Without including any image, retype the records word for word.

Document understanding data:

————

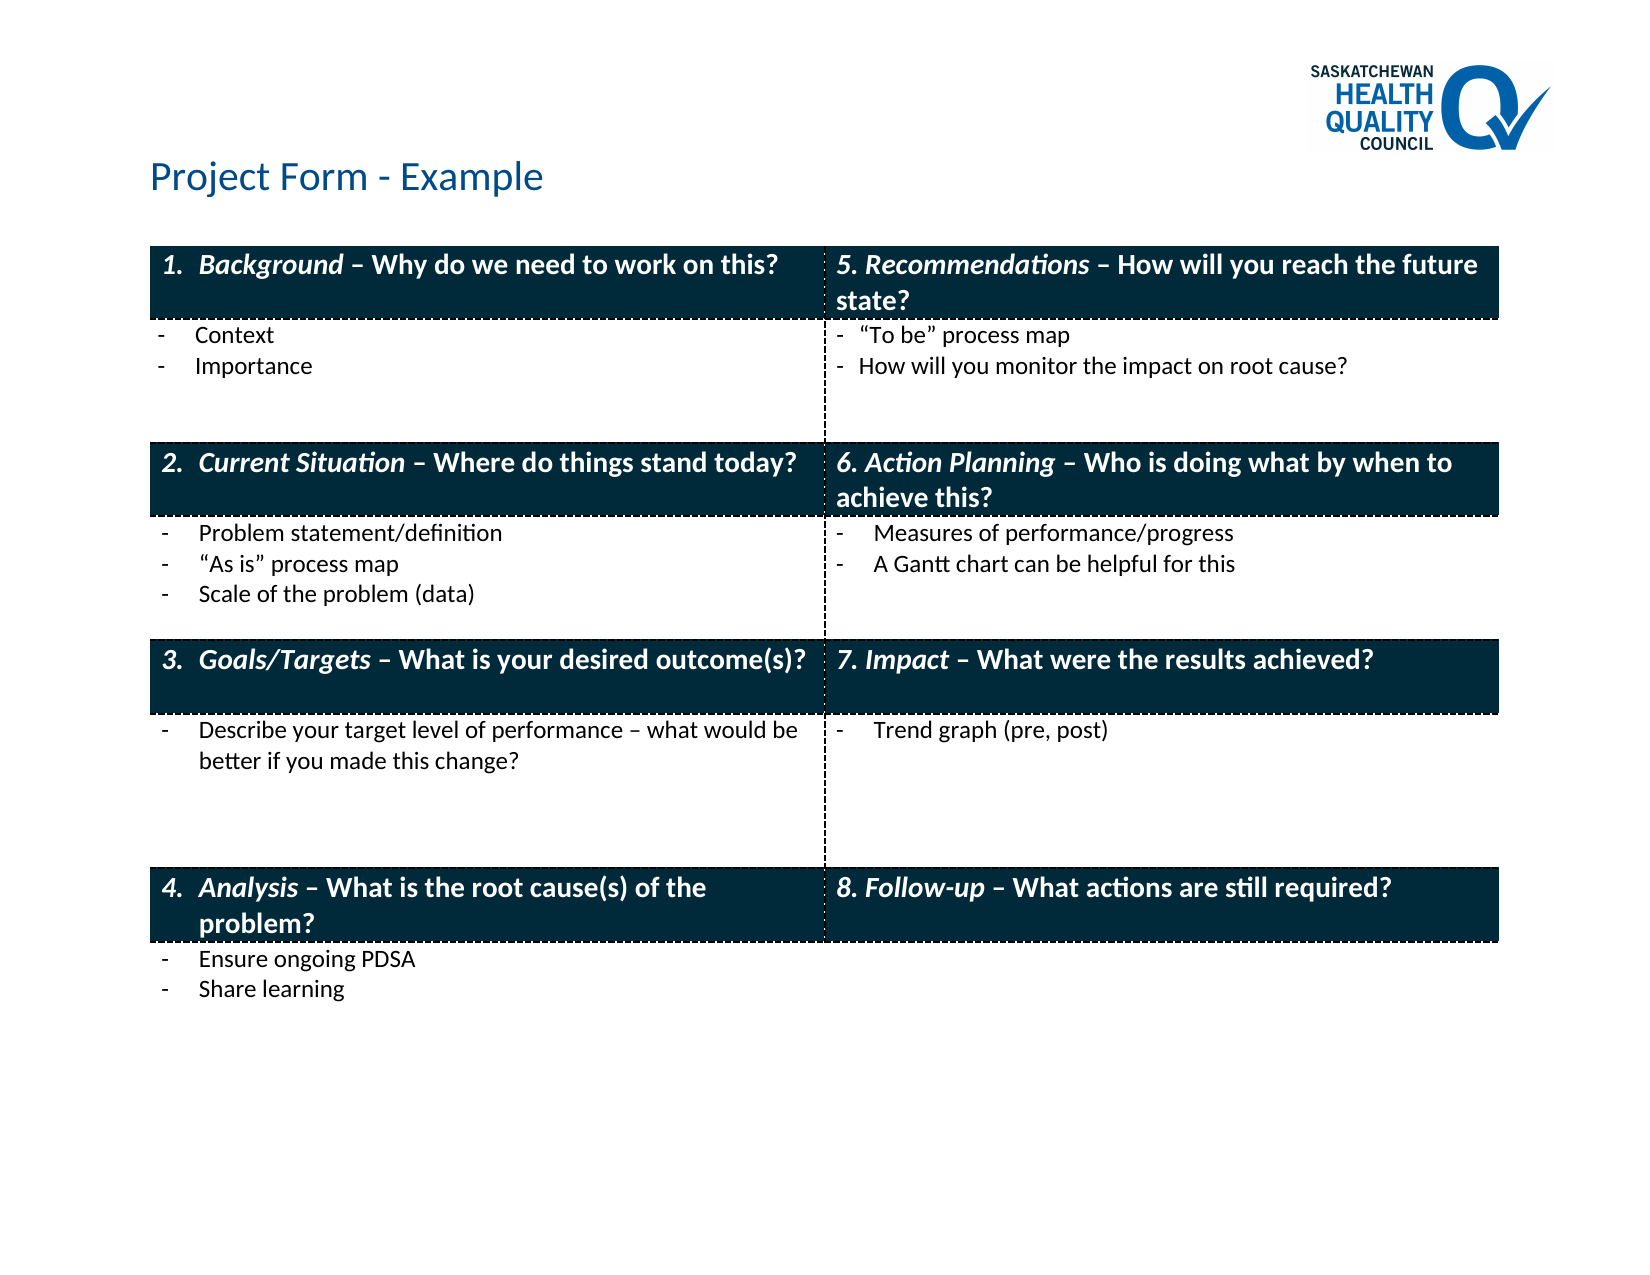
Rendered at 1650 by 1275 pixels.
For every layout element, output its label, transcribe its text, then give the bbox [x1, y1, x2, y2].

table_cell Problem statement/definition “As is” process map Scale of the problem (data) [150, 515, 824, 639]
table_header 5. Recommendations – How will you reach the future state? [825, 246, 1499, 318]
table_cell 8. Follow-up – What actions are still required? [825, 867, 1499, 941]
table_header Background – Why do we need to work on this? [150, 246, 824, 318]
table_cell 6. Action Planning – Who is doing what by when to achieve this? [825, 442, 1499, 515]
table_cell Trend graph (pre, post) [825, 713, 1499, 867]
table_cell Measures of performance/progress A Gantt chart can be helpful for this [825, 515, 1499, 639]
table_cell “To be” process map How will you monitor the impact on root cause? [825, 318, 1499, 442]
table_cell Current Situation – Where do things stand today? [150, 442, 824, 515]
picture [1306, 62, 1556, 152]
table_cell 7. Impact – What were the results achieved? [825, 639, 1499, 713]
table_cell Analysis – What is the root cause(s) of the problem? [150, 867, 824, 941]
table_cell Ensure ongoing PDSA Share learning [150, 941, 824, 1004]
table_cell Describe your target level of performance – what would be better if you made this change? [150, 713, 824, 867]
table_cell Context Importance [150, 318, 824, 442]
table_cell Goals/Targets – What is your desired outcome(s)? [150, 639, 824, 713]
text Project Form - Example [150, 150, 1500, 201]
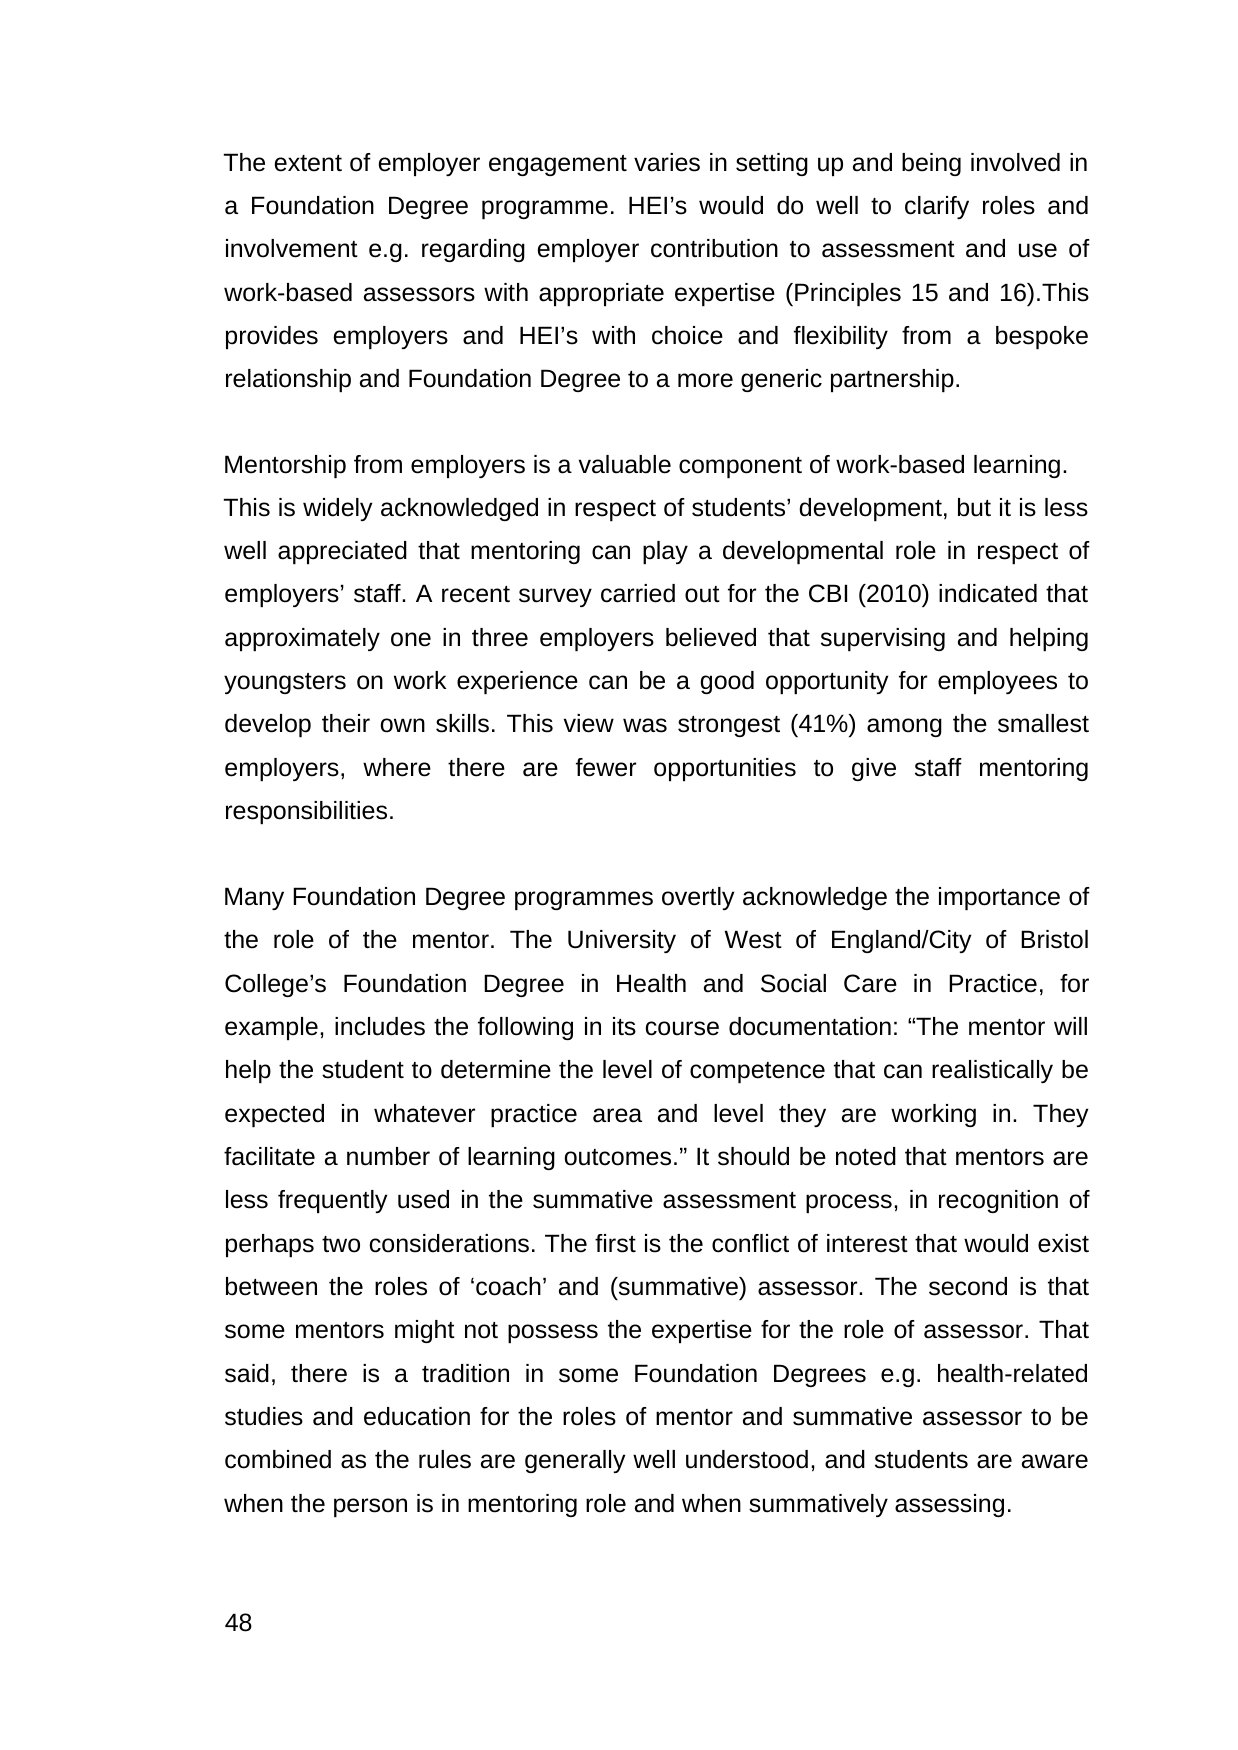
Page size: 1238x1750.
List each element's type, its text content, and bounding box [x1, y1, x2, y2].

text The extent of employer engagement varies in setting up and being involved in a Foundation Degree programme. HEI’s would do well to clarify roles and involvement e.g. regarding employer contribution to assessment and use of work-based assessors with appropriate expertise (Principles 15 and 16).This provides employers and HEI’s with choice and flexibility from a bespoke relationship and Foundation Degree to a more generic partnership. [223, 148, 1091, 393]
text Mentorship from employers is a valuable component of work-based learning. [223, 450, 1091, 479]
text This is widely acknowledged in respect of students’ development, but it is less well appreciated that mentoring can play a developmental role in respect of employers’ staff. A recent survey carried out for the CBI (2010) indicated that approximately one in three employers believed that supervising and helping youngsters on work experience can be a good opportunity for employees to develop their own skills. This view was strongest (41%) among the smallest employers, where there are fewer opportunities to give staff mentoring responsibilities. [223, 493, 1091, 825]
text Many Foundation Degree programmes overtly acknowledge the importance of the role of the mentor. The University of West of England/City of Bristol College’s Foundation Degree in Health and Social Care in Practice, for example, includes the following in its course documentation: “The mentor will help the student to determine the level of competence that can realistically be expected in whatever practice area and level they are working in. They facilitate a number of learning outcomes.” It should be noted that mentors are less frequently used in the summative assessment process, in recognition of perhaps two considerations. The first is the conflict of interest that would exist between the roles of ‘coach’ and (summative) assessor. The second is that some mentors might not possess the expertise for the role of assessor. That said, there is a tradition in some Foundation Degrees e.g. health-related studies and education for the roles of mentor and summative assessor to be combined as the rules are generally well understood, and students are aware when the person is in mentoring role and when summatively assessing. [223, 882, 1091, 1517]
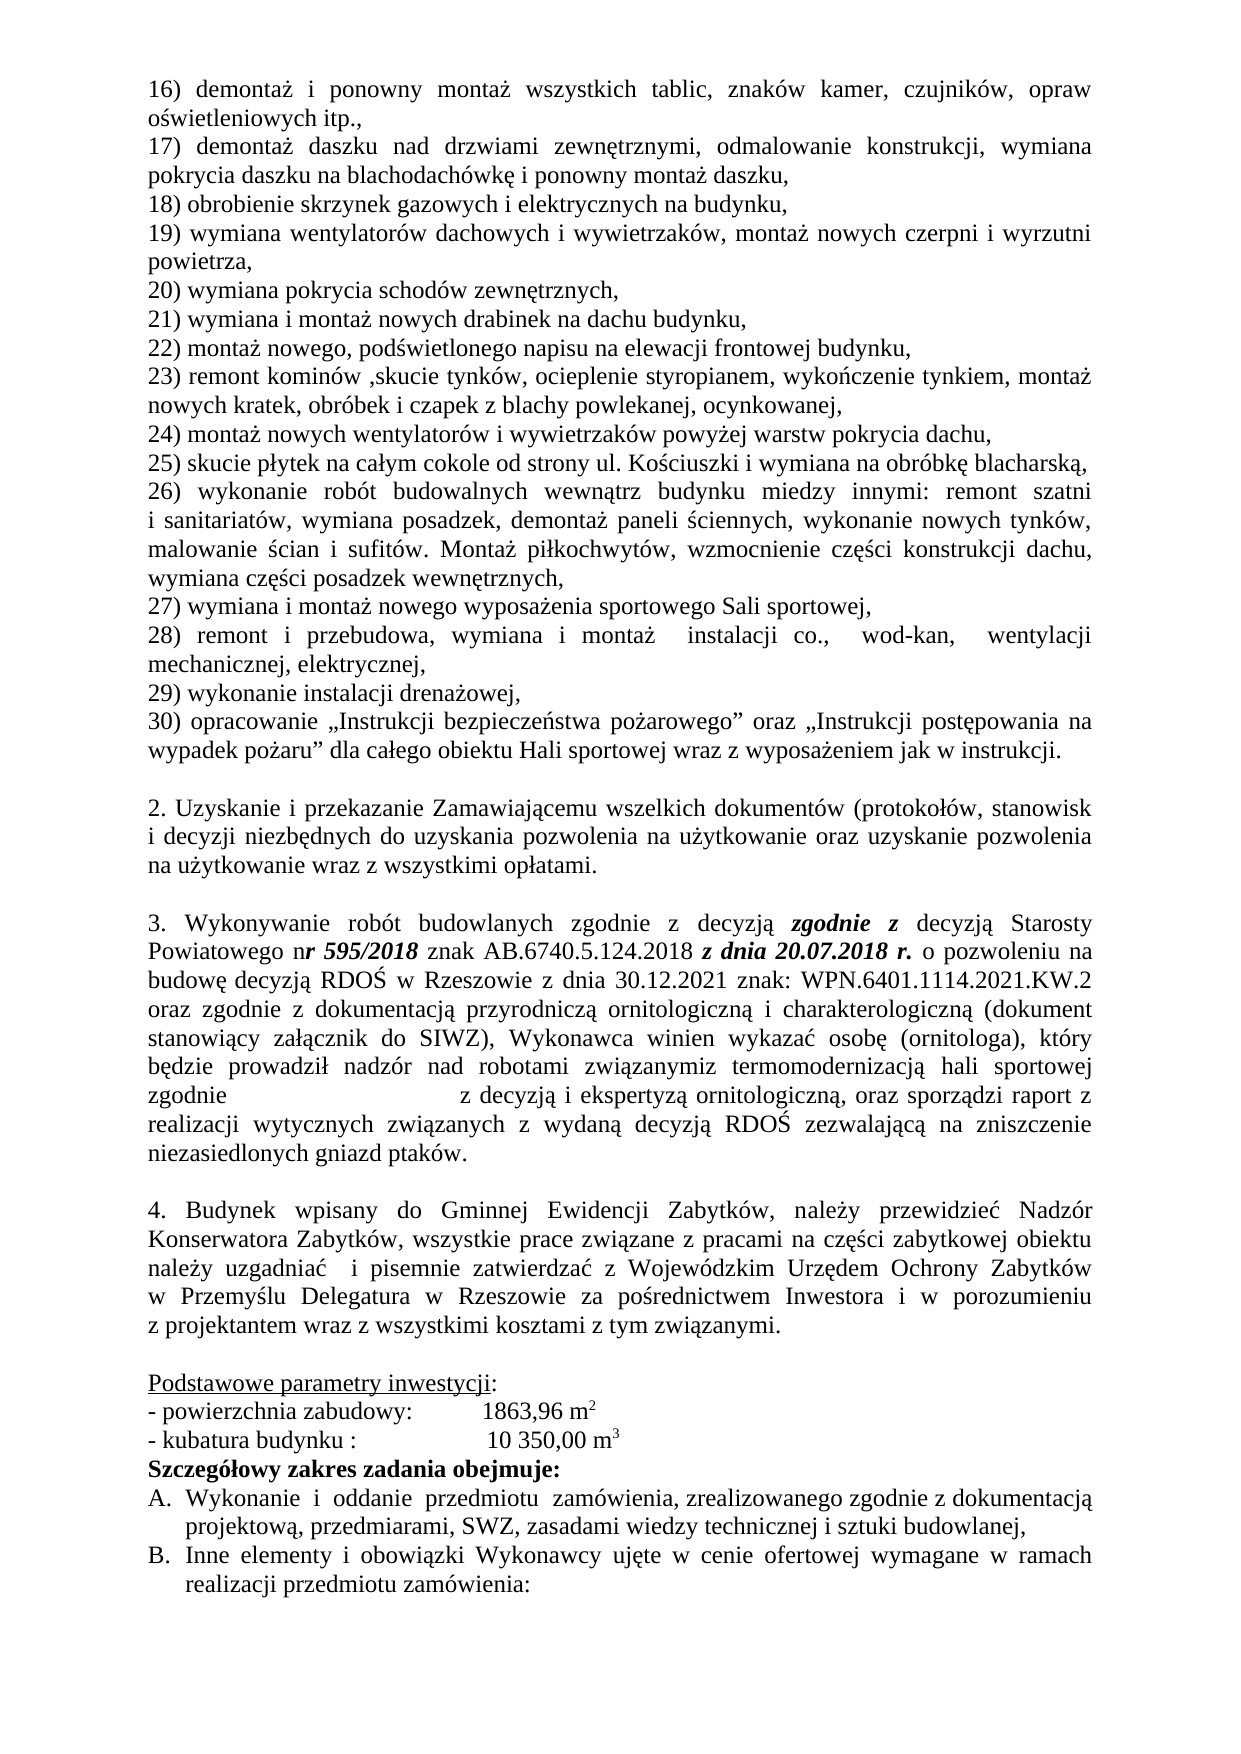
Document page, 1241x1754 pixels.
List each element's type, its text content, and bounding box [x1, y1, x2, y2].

————

RESPONSE BOX:
Rendered at 1650 by 1275 pixels.
For every layout element, output its label, transcribe its text, then give the bbox [x1, y1, x2, y2].

table_cell Problem statement/definition “As is” process map Scale of the problem (data) [150, 515, 824, 639]
table_header 5. Recommendations – How will you reach the future state? [825, 246, 1499, 318]
table_cell 8. Follow-up – What actions are still required? [825, 867, 1499, 941]
table_header Background – Why do we need to work on this? [150, 246, 824, 318]
table_cell 6. Action Planning – Who is doing what by when to achieve this? [825, 442, 1499, 515]
table_cell Trend graph (pre, post) [825, 713, 1499, 867]
table_cell Measures of performance/progress A Gantt chart can be helpful for this [825, 515, 1499, 639]
table_cell “To be” process map How will you monitor the impact on root cause? [825, 318, 1499, 442]
table_cell Current Situation – Where do things stand today? [150, 442, 824, 515]
picture [1306, 62, 1556, 152]
table_cell 7. Impact – What were the results achieved? [825, 639, 1499, 713]
table_cell Analysis – What is the root cause(s) of the problem? [150, 867, 824, 941]
table_cell Ensure ongoing PDSA Share learning [150, 941, 824, 1004]
table_cell Describe your target level of performance – what would be better if you made this change? [150, 713, 824, 867]
table_cell Context Importance [150, 318, 824, 442]
table_cell Goals/Targets – What is your desired outcome(s)? [150, 639, 824, 713]
text Project Form - Example [150, 150, 1500, 201]
Page size: 1238x1750.
List each element's type, its text content, and bounding box [x1, y1, x2, y2].

text The extent of employer engagement varies in setting up and being involved in a Foundation Degree programme. HEI’s would do well to clarify roles and involvement e.g. regarding employer contribution to assessment and use of work-based assessors with appropriate expertise (Principles 15 and 16).This provides employers and HEI’s with choice and flexibility from a bespoke relationship and Foundation Degree to a more generic partnership. [223, 148, 1091, 393]
text Mentorship from employers is a valuable component of work-based learning. [223, 450, 1091, 479]
text This is widely acknowledged in respect of students’ development, but it is less well appreciated that mentoring can play a developmental role in respect of employers’ staff. A recent survey carried out for the CBI (2010) indicated that approximately one in three employers believed that supervising and helping youngsters on work experience can be a good opportunity for employees to develop their own skills. This view was strongest (41%) among the smallest employers, where there are fewer opportunities to give staff mentoring responsibilities. [223, 493, 1091, 825]
text Many Foundation Degree programmes overtly acknowledge the importance of the role of the mentor. The University of West of England/City of Bristol College’s Foundation Degree in Health and Social Care in Practice, for example, includes the following in its course documentation: “The mentor will help the student to determine the level of competence that can realistically be expected in whatever practice area and level they are working in. They facilitate a number of learning outcomes.” It should be noted that mentors are less frequently used in the summative assessment process, in recognition of perhaps two considerations. The first is the conflict of interest that would exist between the roles of ‘coach’ and (summative) assessor. The second is that some mentors might not possess the expertise for the role of assessor. That said, there is a tradition in some Foundation Degrees e.g. health-related studies and education for the roles of mentor and summative assessor to be combined as the rules are generally well understood, and students are aware when the person is in mentoring role and when summatively assessing. [223, 882, 1091, 1517]
Document page, 1241x1754 pixels.
List each element's type, its text content, and bounding box [x1, y1, x2, y2].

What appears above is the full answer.